TARo: Token-level Adaptive Routing for LLM Test-time Alignment
arXiv:2603.18411v1 Announce Type: new Abstract: Large language models (LLMs) exhibit strong reasoning capabilities but typically require expensive post-training to reach high performance. Recent test-time alignment methods offer a lightweight alternative, but have been explored mainly for preference alignment rather than reasoning. To bridge this gap, we propose, Token-level Adaptive Routing (TARo), which steers frozen LLMs toward structured reasoning entirely at inference time. Specifically, we first train reward models on step-wise mathematical traces to capture fine-grained logical consistency signals, then introduce a learnable token-level router that automatically controls the guidance of the reward model to the base model. Extensive experiments show that TARo significantly improves reasoning performance by up to +22.4% over base model and +8.4% over existing token-level test-time alignment methods, while also boosting out-of-distribution clinical reasoning (MedXpertQA) and instr
arXiv:2603.18411v1 Announce Type: new Abstract: Large language models (LLMs) exhibit strong reasoning capabilities but typically require expensive post-training to reach high performance. Recent test-time alignment methods offer a lightweight alternative, but have been explored mainly for preference alignment rather than reasoning. To bridge this gap, we propose, Token-level Adaptive Routing (TARo), which steers frozen LLMs toward structured reasoning entirely at inference time. Specifically, we first train reward models on step-wise mathematical traces to capture fine-grained logical consistency signals, then introduce a learnable token-level router that automatically controls the guidance of the reward model to the base model. Extensive experiments show that TARo significantly improves reasoning performance by up to +22.4% over base model and +8.4% over existing token-level test-time alignment methods, while also boosting out-of-distribution clinical reasoning (MedXpertQA) and instruction following (AlpacaEval). Furthermore, TARo also generalizes from small to large backbones without retraining, extending test-time alignment from preference optimization to robust, cross-domain reasoning.
Executive Summary
The article proposes a novel test-time alignment method called Token-level Adaptive Routing (TARo) for improving the reasoning capabilities of large language models (LLMs). TARo leverages a learnable token-level router to control the guidance of a reward model, trained on step-wise mathematical traces, to steer frozen LLMs toward structured reasoning entirely at inference time. Extensive experiments demonstrate significant improvements in reasoning performance, out-of-distribution clinical reasoning, and instruction following. The approach also generalizes across different backbone models without retraining, expanding the scope of test-time alignment from preference optimization to robust, cross-domain reasoning. This breakthrough has the potential to revolutionize the field of LLMs, enabling more efficient and effective use of these powerful tools.
Key Points
- ▸ TARo is a novel test-time alignment method for improving LLM reasoning capabilities.

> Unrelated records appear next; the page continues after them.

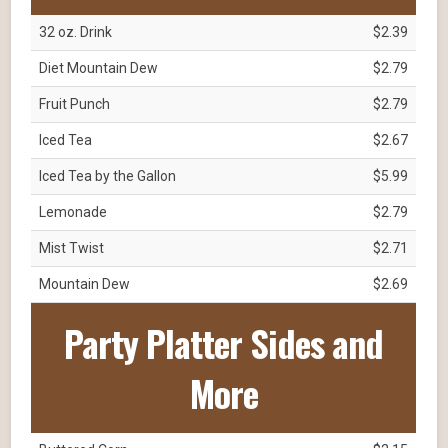
32 oz. Drink
$2.39
Diet Mountain Dew
$2.79
Fruit Punch
$2.79
Iced Tea
$2.67
Iced Tea by the Gallon
$5.99
Lemonade
$2.79
Mist Twist
$2.71
Mountain Dew
$2.69
Party Platter Sides and
More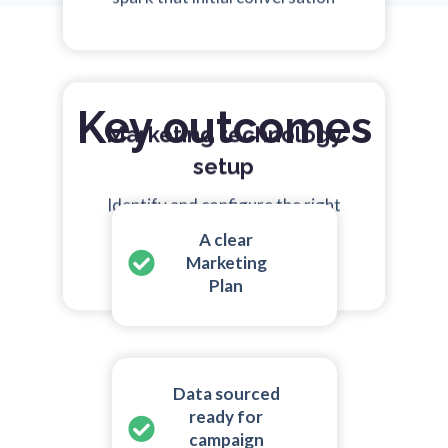
Key outcomes
Marketing technology
setup
Identify and configure the right
technologies that match your
A clear
needs
Marketing
Plan
Data sourced
ready for
campaign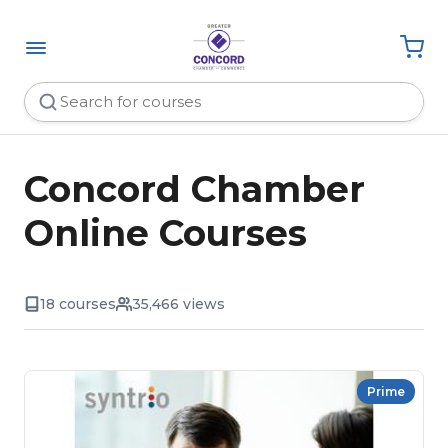
Concord Chamber
Online Courses
18 courses
35,466 views
Prime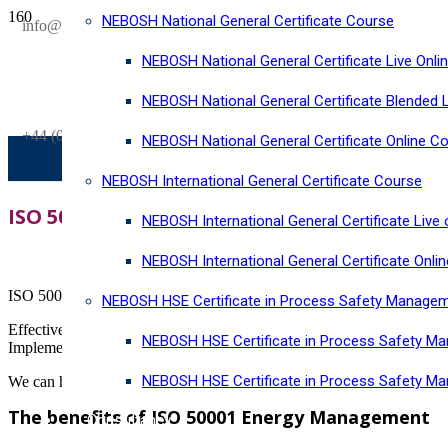
NEBOSH National General Certificate Course
SAVE £300
info@horizonriskconsultancy.com
on our
NEBOSH National General Certificate Live Onli
NEBOSH National General Certificate Virtual Classroom - September Inta
NEBOSH National General Certificate Blended 
+44 (0)1484 937128
NEBOSH National General Certificate Online C
NEBOSH International General Certificate Course
ISO 50001:2018 Energy management syste
NEBOSH International General Certificate Live 
NEBOSH International General Certificate Onli
ISO 50001:2018 Energy management system establishes an international
NEBOSH HSE Certificate in Process Safety Manage
Effective energy management systems help your organisation to estab
NEBOSH HSE Certificate in Process Safety Ma
Implement an ISO 50001 compliant sustainable energy management sy
NEBOSH HSE Certificate in Process Safety M
We can help you through the process of becoming ISO 50001 certified 
The benefits of ISO 50001 Energy Management
Consultancy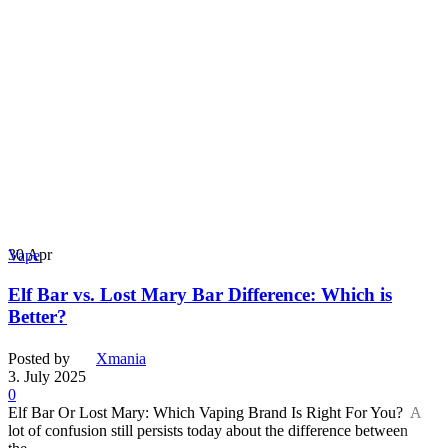
30
Apr
Vape
Elf Bar vs. Lost Mary Bar Difference: Which is
Better?
Posted by
Xmania
3. July 2025
0
Elf Bar Or Lost Mary: Which Vaping Brand Is Right For You? A
lot of confusion still persists today about the difference between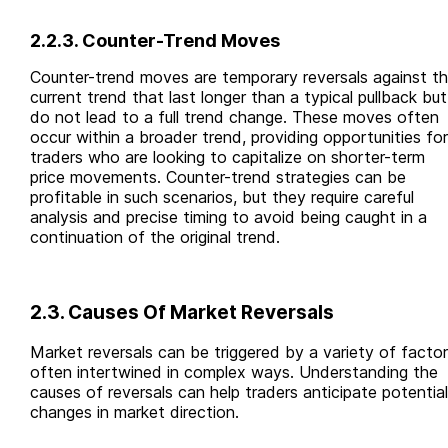
2.2.3. Counter-Trend Moves
Counter-trend moves are temporary reversals against t
current trend that last longer than a typical pullback but
do not lead to a full trend change. These moves often
occur within a broader trend, providing opportunities for
traders who are looking to capitalize on shorter-term
price movements. Counter-trend strategies can be
profitable in such scenarios, but they require careful
analysis and precise timing to avoid being caught in a
continuation of the original trend.
2.3. Causes Of Market Reversals
Market reversals can be triggered by a variety of factor
often intertwined in complex ways. Understanding the
causes of reversals can help traders anticipate potential
changes in market direction.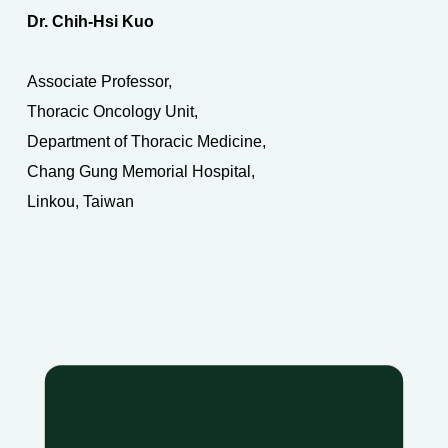
Dr. Chih-Hsi Kuo
Associate Professor,
Thoracic Oncology Unit,
Department of Thoracic Medicine,
Chang Gung Memorial Hospital,
Linkou, Taiwan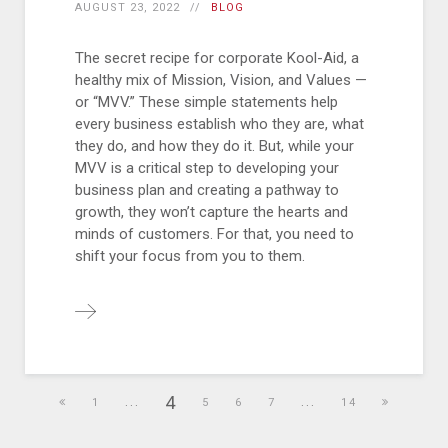
AUGUST 23, 2022
BLOG
The secret recipe for corporate Kool-Aid, a
healthy mix of Mission, Vision, and Values —
or “MVV.” These simple statements help
every business establish who they are, what
they do, and how they do it. But, while your
MVV is a critical step to developing your
business plan and creating a pathway to
growth, they won’t capture the hearts and
minds of customers. For that, you need to
shift your focus from you to them.
4
1
...
5
6
7
...
14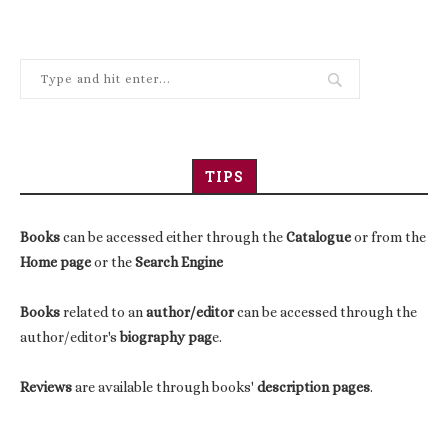
TIPS
Books
can be accessed either through the
Catalogue
or from the
Home page
or the
Search Engine
Books
related to an
author/editor
can be accessed through the
author/editor's
biography pag
e.
Reviews
are available through books'
description pages
.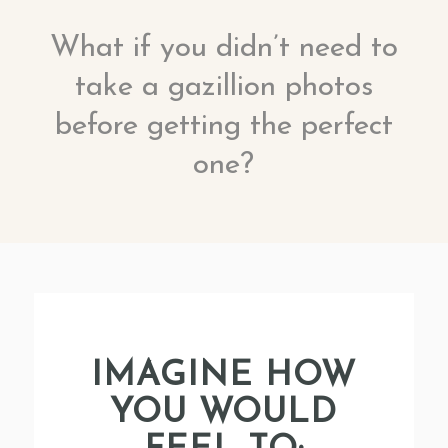
What if you didn’t need to
take a gazillion photos
before getting the perfect
one?
IMAGINE HOW
YOU WOULD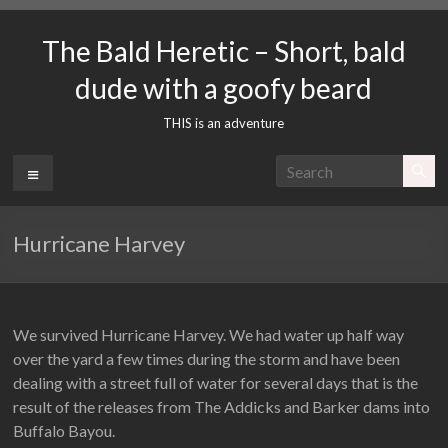
Skip
to
The Bald Heretic – Short, bald
content
dude with a goofy beard
THIS is an adventure
Menu
Hurricane Harvey
We survived Hurricane Harvey. We had water up half way
over the yard a few times during the storm and have been
dealing with a street full of water for several days that is the
result of the releases from The Addicks and Barker dams into
Buffalo Bayou.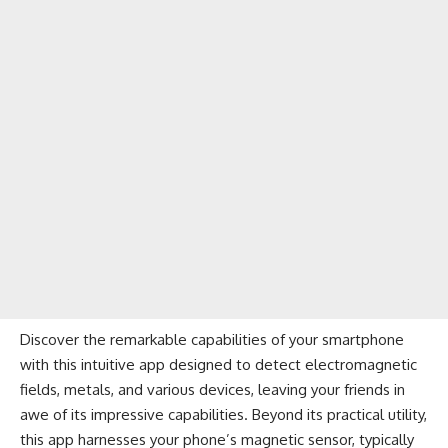
Discover the remarkable capabilities of your smartphone
with this intuitive app designed to detect electromagnetic
fields, metals, and various devices, leaving your friends in
awe of its impressive capabilities. Beyond its practical utility,
this app harnesses your phone’s magnetic sensor, typically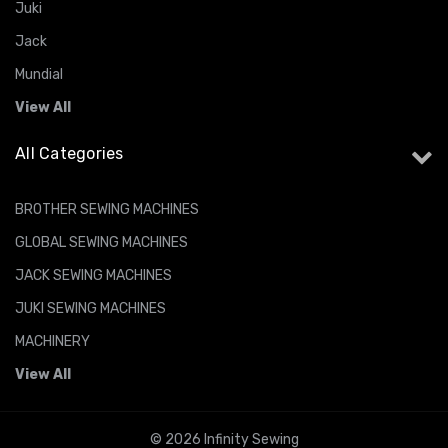
Juki
Jack
Mundial
View All
All Categories
BROTHER SEWING MACHINES
GLOBAL SEWING MACHINES
JACK SEWING MACHINES
JUKI SEWING MACHINES
MACHINERY
View All
© 2026 Infinity Sewing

- ▸ The approach leverages a learnable token-level router to control the guidance of a reward model.
- ▸ TARo demonstrates significant improvements in reasoning performance and out-of-distribution clinical reasoning.

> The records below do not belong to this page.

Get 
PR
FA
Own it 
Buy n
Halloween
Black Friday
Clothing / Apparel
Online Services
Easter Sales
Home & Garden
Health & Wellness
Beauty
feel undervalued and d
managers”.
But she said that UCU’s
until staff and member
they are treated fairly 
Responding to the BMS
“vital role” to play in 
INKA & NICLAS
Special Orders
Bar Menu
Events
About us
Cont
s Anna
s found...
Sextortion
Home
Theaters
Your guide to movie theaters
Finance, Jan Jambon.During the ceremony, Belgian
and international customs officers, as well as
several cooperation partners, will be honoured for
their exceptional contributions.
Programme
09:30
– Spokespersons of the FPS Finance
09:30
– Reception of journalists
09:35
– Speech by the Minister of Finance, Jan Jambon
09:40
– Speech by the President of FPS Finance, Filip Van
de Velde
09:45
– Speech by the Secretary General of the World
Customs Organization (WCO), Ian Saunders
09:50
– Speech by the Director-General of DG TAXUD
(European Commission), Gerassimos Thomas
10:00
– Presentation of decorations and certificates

- ▸ The approach generalizes across different backbone models without retraining.
Merits
Strength
TARo's ability to improve LLM reasoning capabilities entirely at inference time is a significant advancement over existing methods.
Demerits
Limitation
The approach requires extensive training data for the reward model, which may be a limitation for certain applications.
Expert Commentary
The proposed method is a significant advancement in the field of LLMs, offering a lightweight and efficient approach to improving reasoning capabilities entirely at inference time. The use of a learnable token-level router and a reward model trained on step-wise mathematical traces is a novel and innovative approach that demonstrates the potential for test-time alignment to go beyond preference optimization. The generalizability of TARo across different backbone models without retraining is a key aspect of transfer learning in LLMs, which has important implications for the development of more robust and efficient LLM-based technologies.
Recommendations
- ✓ Future research should focus on exploring the applicability of TARo to other areas, such as natural language processing and computer vision.
- ✓ The development of more efficient and scalable training methods for the reward model is essential for widespread adoption of TARo.